**WORK REQUIRED**
Give the entries again exactly; drop the pictures.

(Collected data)
____________________
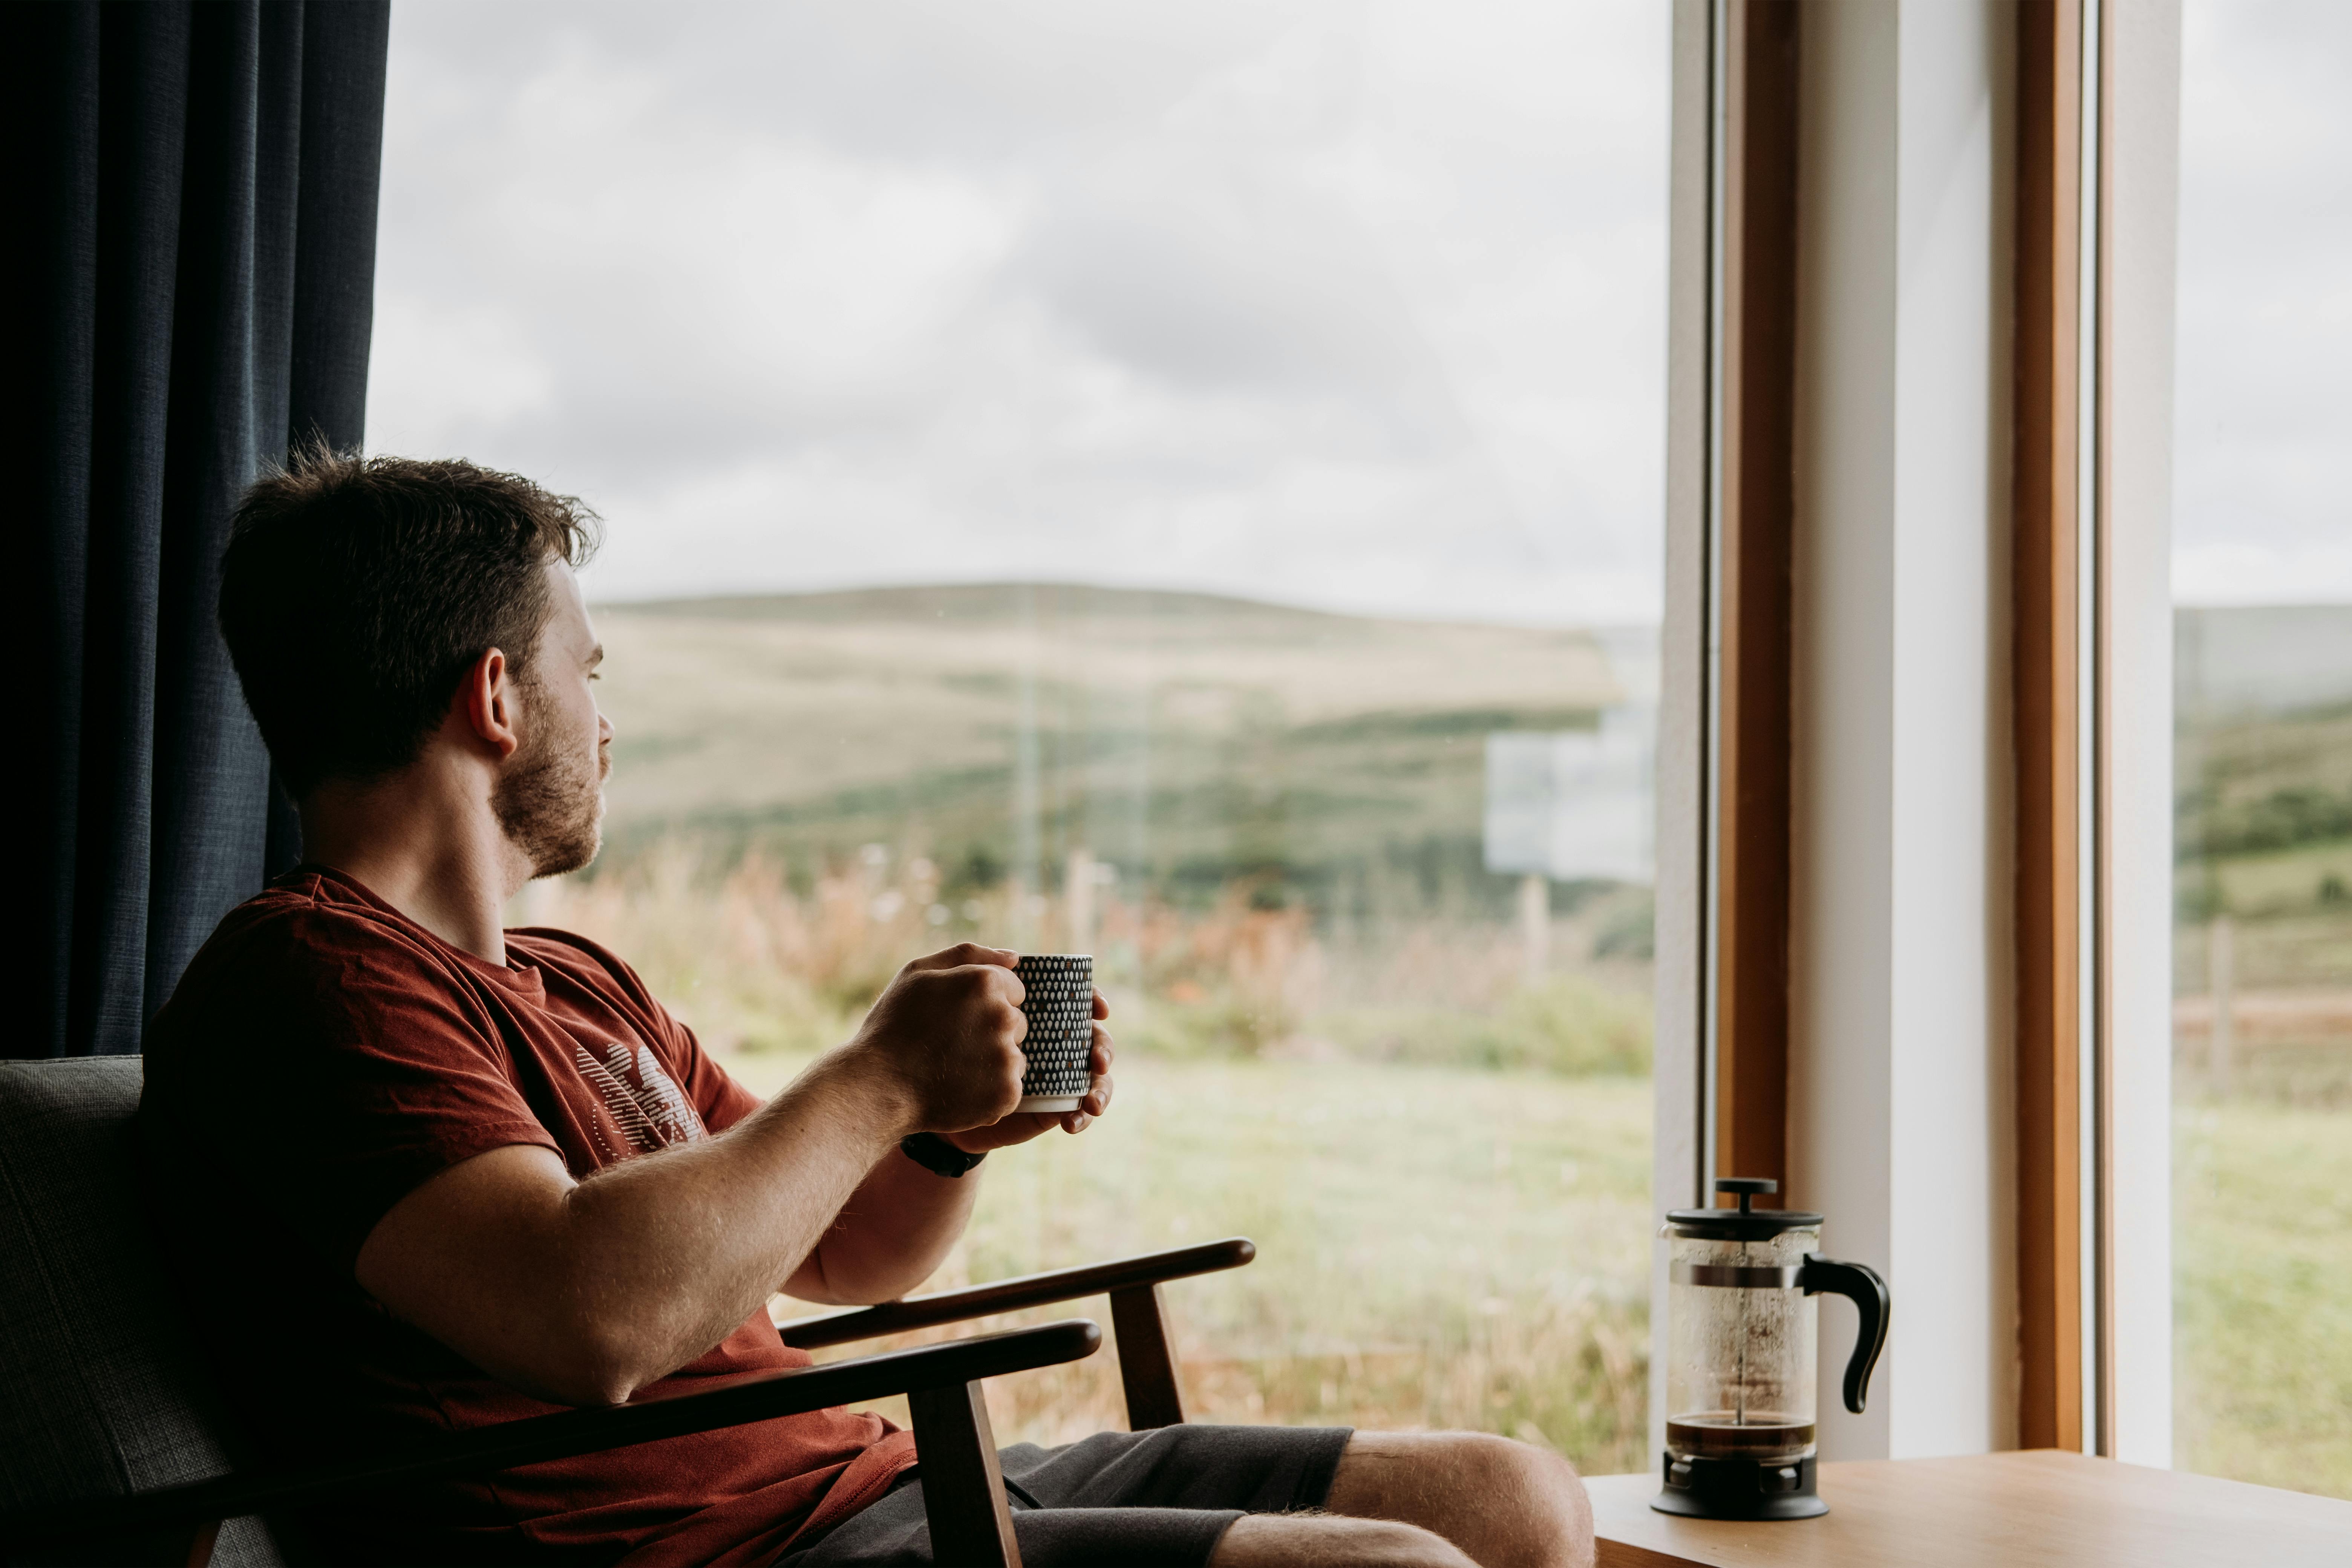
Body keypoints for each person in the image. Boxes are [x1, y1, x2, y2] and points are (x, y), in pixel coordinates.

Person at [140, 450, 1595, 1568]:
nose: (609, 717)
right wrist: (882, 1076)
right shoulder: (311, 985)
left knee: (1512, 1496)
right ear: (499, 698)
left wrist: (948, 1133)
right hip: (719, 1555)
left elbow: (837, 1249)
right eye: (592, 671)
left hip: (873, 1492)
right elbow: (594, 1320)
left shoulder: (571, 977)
____________________
**ANSWER SPACE**
Body keypoints for each person in the image. Boxes are [x1, y1, x2, y2] and points are (x, y), in pixel coordinates.

Person at [140, 450, 1595, 1568]:
nose: (609, 717)
right wrist: (882, 1076)
right shoulder: (311, 985)
left knee: (1512, 1496)
right ear: (499, 698)
left wrist: (948, 1133)
right hip: (719, 1555)
left elbow: (837, 1249)
right eye: (592, 671)
left hip: (873, 1492)
right elbow: (594, 1320)
left shoulder: (571, 977)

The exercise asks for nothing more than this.